To illustrate what I mean I think back to my original “Gap Scenario” from nearly five years ago. I imagined what it might be like to visit a retail outlet like Gap a few years from now. I paint a picture where the experience that any given shopper might have in a Gap store (or any other retail outlet) is distinct and seamless, because Gap has woven together a tapestry of data, technology platforms, and delivery channels that turns a pedestrian trip to the mall into a pleasurable experience that makes me feel like the company understands and values me. I’m a forty-something Dad, I don’t want to spend more than 45 seconds in Gap if I don’t have to. My daughter, on the other hand, may want to wander around and engage with the retail clerks for 45 minutes or more. Different people, different experiences. It’s Gap’s job to understand these experience flows and design around them. That takes programmatic platforms, online CRM, well-trained retail clerks, new approaches to information flows, and a lot of partners.
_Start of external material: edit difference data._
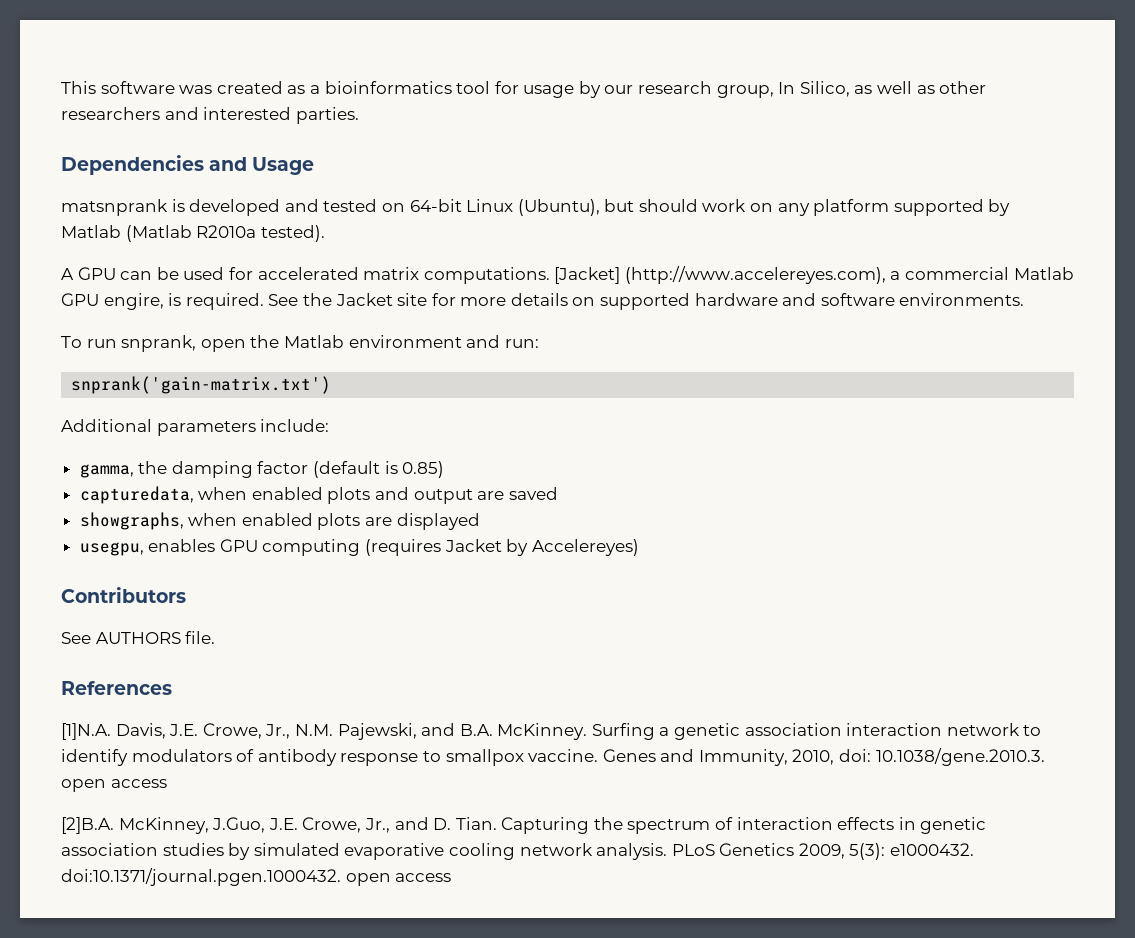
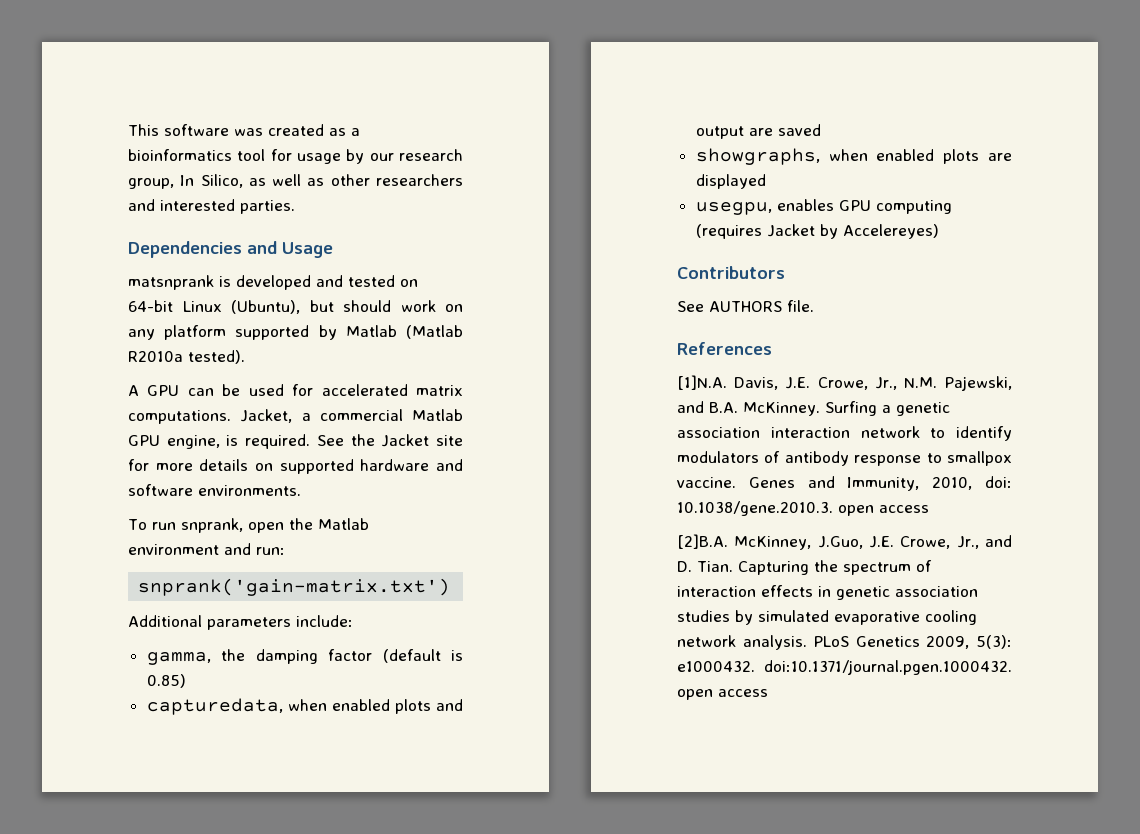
[554,266,886,284] [Jacket] (http://www.accelereyes.com), -> [240,409,293,423] Jacket,
[103,293,164,310] engire, -> [166,435,220,449] engine,

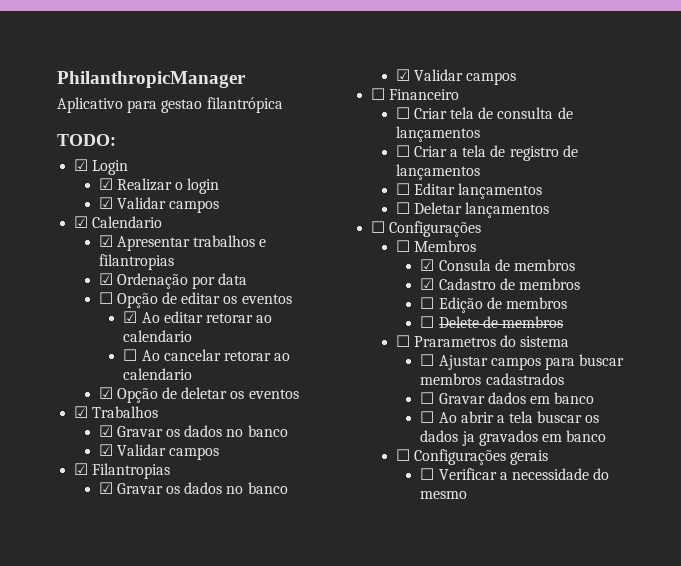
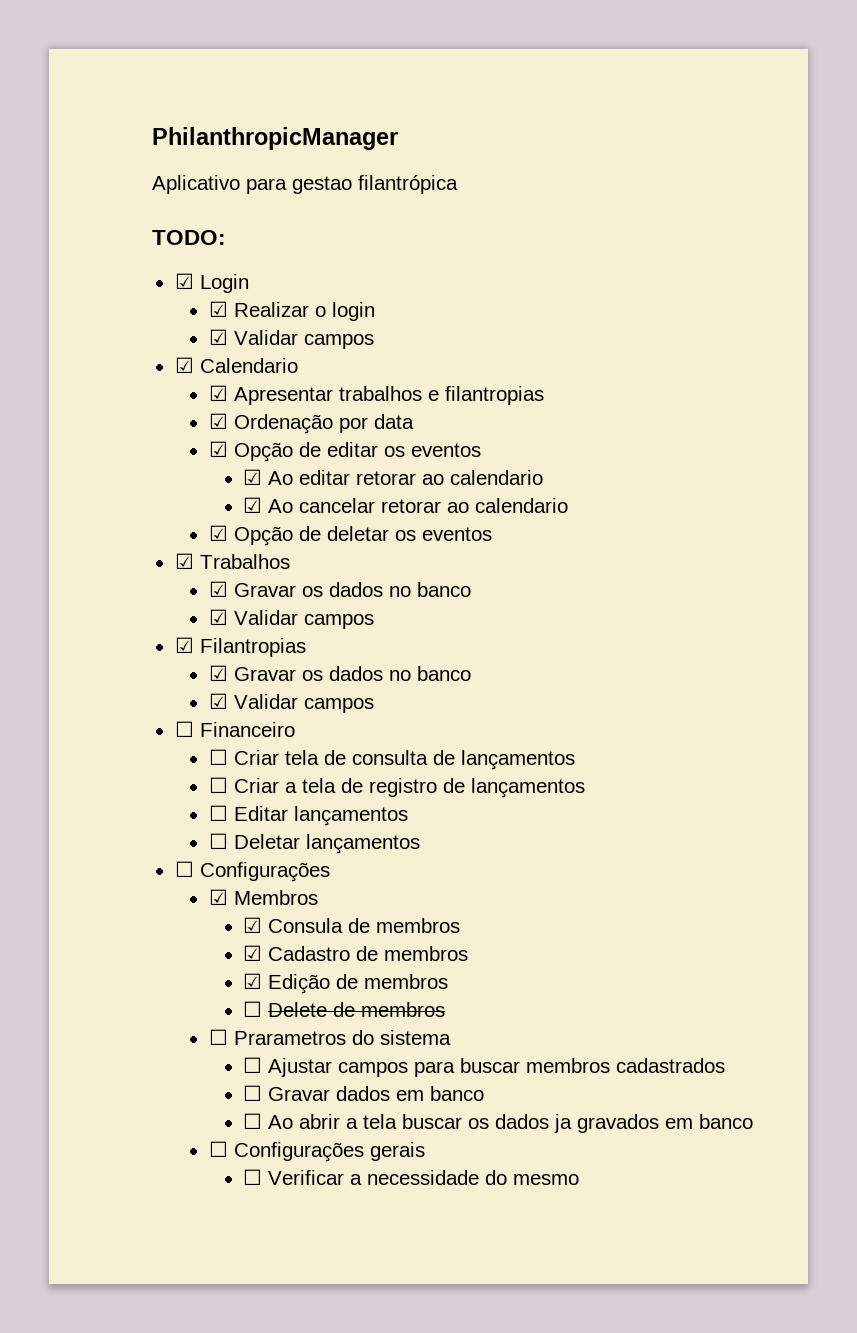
[98,292,113,304] ☐ -> [208,441,228,457] ☑
[123,349,138,361] ☐ -> [243,497,263,513] ☑
[395,240,410,252] ☐ -> [208,889,228,905] ☑
[420,297,435,309] ☐ -> [243,973,263,989] ☑

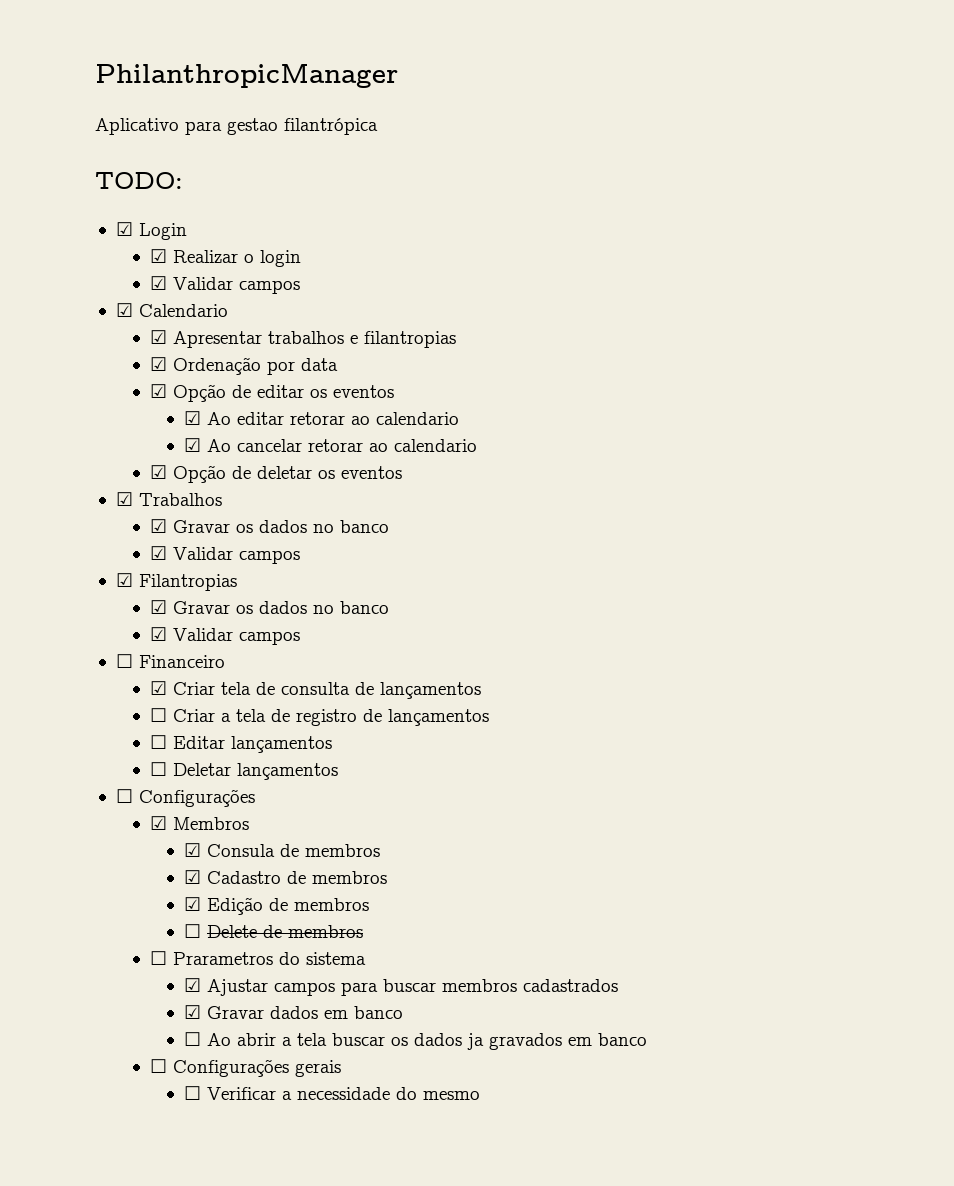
[208,749,228,765] ☐ -> [149,681,167,695] ☑
[243,1057,263,1073] ☐ -> [183,978,201,992] ☑
[243,1085,263,1101] ☐ -> [183,1005,201,1019] ☑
I believe that every brand needs to get good at experience design and delivery. Those that are great at it tend to grow by exponential word of mouth – think of Google, Facebook, Uber, Airbnb, or Earnest (a new lending company). When marketing becomes experience design, brands win.

There’s far more to say about this, including my thesis that “information first” companies win at experience-based marketing. All fodder for far more posts. For now, I think I’ll retire the maxim “all companies are media companies” and replace it with “every company is an experience company.” Feels more on key.

One thought on “Every Company Is An Experience Company”

  1. Hey, thanks for giving me credit for my cartoon. Nobody ever does that. (I’d put my website in, but it’s down for entirely uninteresting reasons.)